Ground rule for many:
Wash your jeans straight after purchase – to rinse out any toxic residue.

 

This depends on the denim. Some dark blue colorways – either unwashed or just a rinse wash – can stain even when you first try them in the changing room, leaving you with blue thighs or fingers. This doesn’t necessarily mean toxic, but just that the dye is still fresh on the surface. Feel free to wear and break in such denim unwashed, as long as it meets GOTS standards. Conventional denim from the Far East should be turned inside out and taken for a thorough spin and rinse in the washing machine (with detergent for colored textiles) before wearing, since its cotton, dyeing, and processing involves chemicals hazardous to our health. Most jeans are washed before shipping, but since water and time are precious, some discount producers cut corners. Yet you can’t wash away all hazards and harm. While chlorine used for treatments will wash out, heavy metals from the dyes don’t decompose and stay in the fabric. But: pre-washed jeans are less likely to rub off on your skin and health.

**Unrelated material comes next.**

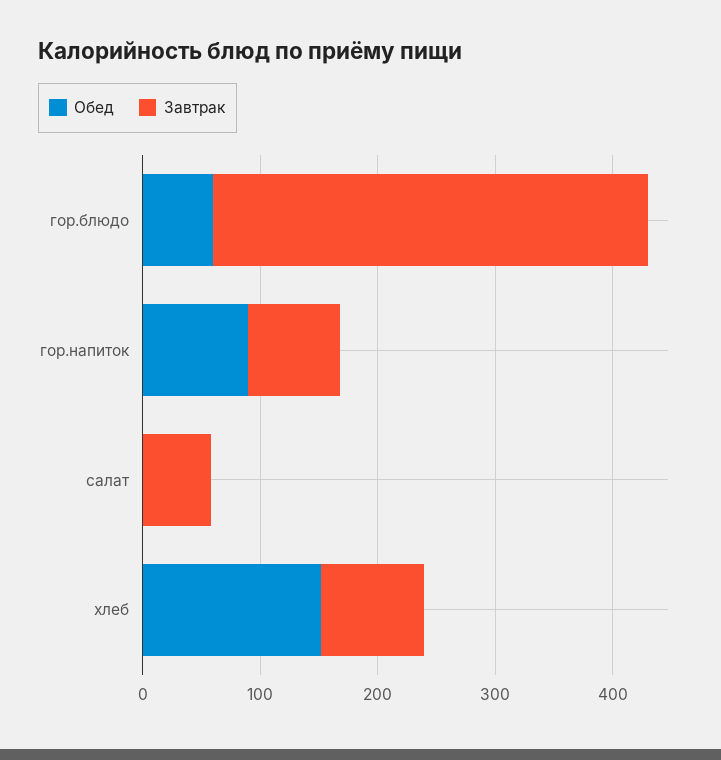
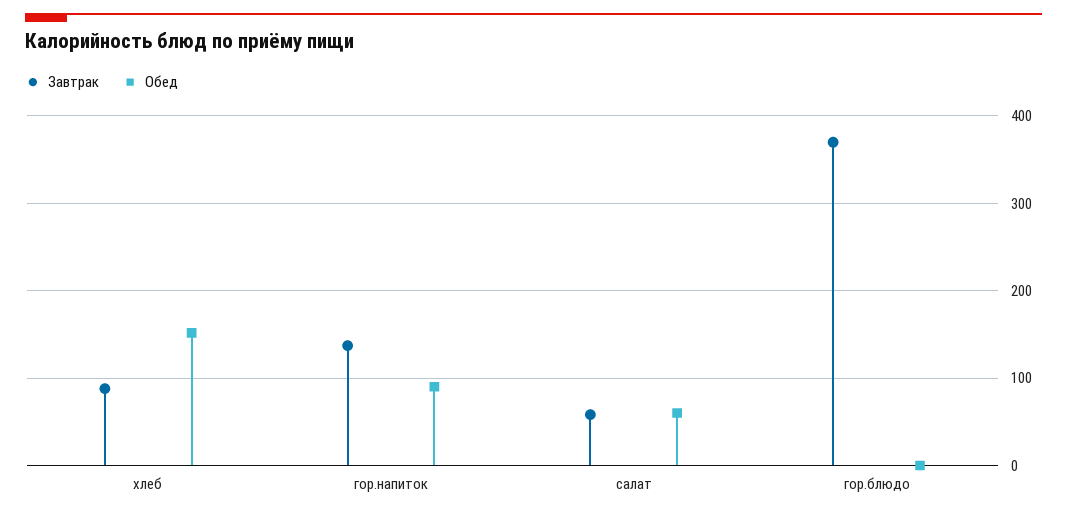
Обед, гор.блюдо: 60 -> 0
Завтрак, гор.напиток: 80 -> 140
Обед, салат: 0 -> 60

The fashion industry uses more than 4,000 different chemicals and most of these are not regulated.

 
The danger to us and nature is incalculable. Non-profits, doctors and environmental agencies regularly warn of health risks like allergies, infertility, or cancer. The sustainable GOTS (Global Organic Textile Standard) bans the use of critical substances. Its so-called positive list covers all chemicals that are considered save. Any ARMEDANGELS manufacturing partners are required to meet these standards. While many jeans brands only test the finished product for toxicity, we ensure that no toxic substances enter production in the first place. This rules out cross contamination from chemical reactions and ensures that no banned or harmful substances come into play. Long before the actual jeans take shape.
 

Fabric softener wears out skinny jeans.

 

True. Its active ingredients break down elastic fibers. Most fabric softeners contain cationic surfactants, i. e. detergents that carry a positive charge. This helps them attach to negatively charged fibers, loosening the fabric. The result: a less snug and skinny fit. Usually, it would take two weeks of wear to get the same effect when the fabric gets baggy at the thighs, rear and knees. So, the first rule of fashion remains: Make sure to wash stretchy jeans regularly to return them to their intended shape. No-wash only works for classic denim – stretchy (and white!) denim likes more frequent laundry.
 

Special blue jeans detergent keeps denim blue for longer.

 

A complete myth. According to tests, such specialist products are no better than a decent detergent for colored fabrics. All denim will lose some color in the washing machine and a simple detergent works just fine. Use it for any colored or black fabrics, including half-load easy-care cycles or items you wash by hand. As a rule of thumb, no denim will look brand new after washing. If you want that pristine, rich and dark look, you will need to reach for a dye. Make sure to check your denim’s composition, though: 100 % organic cotton will give you different results than an organic cotton and synthetic fiber (like elastane) blend. Since you will never quite get that original shade, make sure you are open for a new look.